Une nouvelle année commence et nous attendons toujours de voir notre vœu de l’an dernier se concrétiser. Nous attendons la paix. Pour l’instant, la situation est affolante. Le nombre de personnes dans le besoin a grimpé à 22 millions, la diphtérie se répand à grande vitesse et les conflits s’intensifient, accentuant l’insécurité des gens.

Il est devenu difficile de convaincre le monde que demain, les choses iront mieux.

Abdulhakim Al-Ansi, CARE Yemen

Mon plus grand souhait en 2018, c’est la paix. Seule la paix peut aider les Yéménites à se relever de leurs épreuves et à reconstruire ce que cette guerre a fait de notre magnifique pays. L'an prochain, j’espère avoir le plaisir de souligner les innombrables vies que la paix aura permis de sauver. Mon rêve serait que des Yéménites me racontent leur retour à la maison. Je veux pouvoir parler de mes voyages à Taïz, à Hudydah et à Aden, de l'aéroport de Sanaa qui déborde de voyageurs comme avant, des hôpitaux qui accueillent un nombre normal de patients ainsi que des écoles qui revivent sous la belle agitation des enfants.
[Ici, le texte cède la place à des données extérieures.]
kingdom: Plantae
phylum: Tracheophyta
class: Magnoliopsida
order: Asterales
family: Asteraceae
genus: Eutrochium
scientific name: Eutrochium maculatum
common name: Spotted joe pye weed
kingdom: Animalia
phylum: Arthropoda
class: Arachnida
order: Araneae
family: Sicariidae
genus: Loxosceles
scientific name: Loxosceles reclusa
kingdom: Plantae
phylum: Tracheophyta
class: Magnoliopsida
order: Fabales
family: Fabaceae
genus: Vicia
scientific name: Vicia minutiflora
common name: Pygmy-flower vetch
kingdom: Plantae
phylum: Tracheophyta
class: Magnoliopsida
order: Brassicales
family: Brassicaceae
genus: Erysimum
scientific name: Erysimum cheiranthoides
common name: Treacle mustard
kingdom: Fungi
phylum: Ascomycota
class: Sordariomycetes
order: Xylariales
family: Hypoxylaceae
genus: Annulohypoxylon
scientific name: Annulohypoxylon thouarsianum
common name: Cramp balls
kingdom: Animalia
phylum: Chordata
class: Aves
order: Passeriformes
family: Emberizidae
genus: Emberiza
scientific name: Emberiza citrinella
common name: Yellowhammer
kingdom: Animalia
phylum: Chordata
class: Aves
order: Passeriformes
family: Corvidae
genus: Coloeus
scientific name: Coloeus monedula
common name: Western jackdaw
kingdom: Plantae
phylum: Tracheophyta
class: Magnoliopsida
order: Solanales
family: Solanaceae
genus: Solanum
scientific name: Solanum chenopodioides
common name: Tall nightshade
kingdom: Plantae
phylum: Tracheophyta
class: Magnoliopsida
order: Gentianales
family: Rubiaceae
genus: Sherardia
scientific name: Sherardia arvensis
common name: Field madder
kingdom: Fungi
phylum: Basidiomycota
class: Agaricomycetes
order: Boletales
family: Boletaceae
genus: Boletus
Je veux pouvoir dire que la société a tourné une page malheureuse de son histoire et qu’elle s’ouvre pleinement à la tolérance et à la volonté de façonner un nouveau Yémen. Chemin faisant, je souhaite que le monde accorde plus d’intérêt à la crise du Yémen, mais aussi aux crises qui ne font pas les manchettes. Plus nous avons foi en l'humanité, plus les conflits et la haine s’estomperont.